At some stage or another, most people would have heard about the Pelvic Floor (PF). The purpose of this blog is to educate you more about its function and how we can correctly identify and train it.
Current research shows that PF muscle exercises are effective (with 84% cure rate) for most women with a diagnosis of urinary incontinence from having instrumental births or big babies, and/or for those with an overactive bladder.
What is it?
The PF is a layer of muscles which support the pelvic organs that lie on it. In women it supports the bladder, bowel and uterus (womb).
The PF muscles support the weight of the baby during pregnancy and assist with the birthing process by providing a firm yet elastic floor to allow the passage of the baby through the vagina.
Imagine the PF muscles as a round mini-trampoline, made of firm muscle. As with the mat of a trampoline, the PF has the potential to move down and up. The bladder, uterus and bowel lie on the pelvic floor muscle layer as mentioned earlier. Now imagine a hole in the trampoline for the passages to pass through. There are three passages in women (the urethra, vagina and anus). The PF muscles normally wrap quite firmly around the hole in the trampoline to keep the passages shut.
Figure 1: Diagram of Pelvic Floor Muscles in Women (Continence Foundation of Australia)
When might you see issues with your PF?
- Pregnancy – They can get too loose and weak, especially with women because they have been stretched during childbirth.
- High impact exercises – i.e. high impact sports such as basketball, netball or running increase chances of urinary incontinence.
How do you know if you have weak pelvic floor muscles?
- Accidentally leaking urine or faeces when coughing, sneezing, laughing, lifting or exercising.
- Having to get to the toilet quickly.
- Difficulty controlling bowel movements and wind.
- Feeling like you haven’t fully emptied your bladder or bowel.
What can you do to strengthen it?
The PF can be consciously controlled and trained, much like the arm, leg or abdominal muscles. If your ‘do-it-yourself’ pelvic floor muscle exercise program didn’t work, then chances are the exercises weren’t done the right way. No one should notice that you are working on your muscles- stay relaxed. Try the following exercises:
Exercise 1: Imagine you have a bowel full of wind and you’re at a party and you just can’t pass that wind. You need to hold onto it.

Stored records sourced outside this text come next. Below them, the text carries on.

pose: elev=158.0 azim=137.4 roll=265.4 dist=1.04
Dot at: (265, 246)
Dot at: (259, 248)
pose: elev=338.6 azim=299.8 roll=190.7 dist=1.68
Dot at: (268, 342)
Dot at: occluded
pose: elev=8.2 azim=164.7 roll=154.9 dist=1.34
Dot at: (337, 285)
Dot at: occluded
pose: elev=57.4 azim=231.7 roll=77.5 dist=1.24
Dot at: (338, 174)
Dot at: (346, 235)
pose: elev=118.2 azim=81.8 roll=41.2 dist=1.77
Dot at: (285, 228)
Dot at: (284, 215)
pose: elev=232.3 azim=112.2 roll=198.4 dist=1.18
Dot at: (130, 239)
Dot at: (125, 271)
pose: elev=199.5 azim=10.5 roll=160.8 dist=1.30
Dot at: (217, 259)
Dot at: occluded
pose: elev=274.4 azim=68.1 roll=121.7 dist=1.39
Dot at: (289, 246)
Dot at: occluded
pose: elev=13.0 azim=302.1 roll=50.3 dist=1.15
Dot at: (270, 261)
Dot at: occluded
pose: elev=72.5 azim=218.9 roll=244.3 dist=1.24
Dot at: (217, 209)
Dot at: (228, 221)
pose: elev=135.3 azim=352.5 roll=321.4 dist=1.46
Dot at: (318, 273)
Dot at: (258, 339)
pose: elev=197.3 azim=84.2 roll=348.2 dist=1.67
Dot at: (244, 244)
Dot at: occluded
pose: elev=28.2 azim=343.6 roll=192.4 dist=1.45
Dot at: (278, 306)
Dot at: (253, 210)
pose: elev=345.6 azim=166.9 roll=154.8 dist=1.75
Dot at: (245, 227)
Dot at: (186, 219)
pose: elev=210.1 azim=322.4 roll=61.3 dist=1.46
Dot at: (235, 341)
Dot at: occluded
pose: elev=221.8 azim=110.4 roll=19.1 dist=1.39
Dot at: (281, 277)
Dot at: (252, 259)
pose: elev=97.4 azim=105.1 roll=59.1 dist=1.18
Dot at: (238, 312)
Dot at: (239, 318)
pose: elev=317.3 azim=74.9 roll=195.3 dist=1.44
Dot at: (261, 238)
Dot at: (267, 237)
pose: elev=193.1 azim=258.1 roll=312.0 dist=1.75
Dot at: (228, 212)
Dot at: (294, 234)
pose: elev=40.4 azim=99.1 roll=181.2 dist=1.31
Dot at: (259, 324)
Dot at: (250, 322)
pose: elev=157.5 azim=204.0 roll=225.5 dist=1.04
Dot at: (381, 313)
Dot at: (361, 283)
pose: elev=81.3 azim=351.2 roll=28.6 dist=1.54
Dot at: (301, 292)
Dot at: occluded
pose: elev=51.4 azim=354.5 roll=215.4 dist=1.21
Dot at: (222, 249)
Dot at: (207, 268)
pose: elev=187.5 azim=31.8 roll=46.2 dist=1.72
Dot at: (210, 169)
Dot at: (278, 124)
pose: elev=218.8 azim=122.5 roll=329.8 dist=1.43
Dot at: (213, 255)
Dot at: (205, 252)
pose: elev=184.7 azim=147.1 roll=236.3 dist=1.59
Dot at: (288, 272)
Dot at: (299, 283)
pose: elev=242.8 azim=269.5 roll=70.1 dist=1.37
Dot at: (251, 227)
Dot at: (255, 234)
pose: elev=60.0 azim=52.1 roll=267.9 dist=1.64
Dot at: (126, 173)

What to do: Close your backside and hold onto it for 5 seconds. Squeeze and contract as tightly as you can for a count of 5 then release.
Exercise 2: Imagine there is a red hot needle coming towards the vagina.
What to do: Lift and squeeze your vagina up inside the pelvis off the chair. Hold it up for a count of 5 then release.
Exercise 3: Imagine you’re on the side of the road and you’re having a wee. Now a busload of people come around the corner and you now need to stop that wee and hold it in!!
What to do: Clamp and hold for a count of 5 seconds then release.
Once you can complete all of these exercises individually, you could then combine them all and make it into one exercise in a seated position. Hold for 5 seconds. Complete 10 times in a row and complete up to 10 times per day if you’re in the rehabilitation phase for your PF muscles.
If you continue to experience issues, I would recommend seeing a trained health professional such as an Accredited Exercise Physiologist (AEP) or Physiotherapist who would be able to give you more specific tailored information about your PF.
Thank you for reading thus far and I hope you’ve learnt more about the PF. I am an Accredited Exercise Physiologist (AEP) and work across GP clinics and private practice in the north western suburbs as well as servicing semi/elite athlete teams.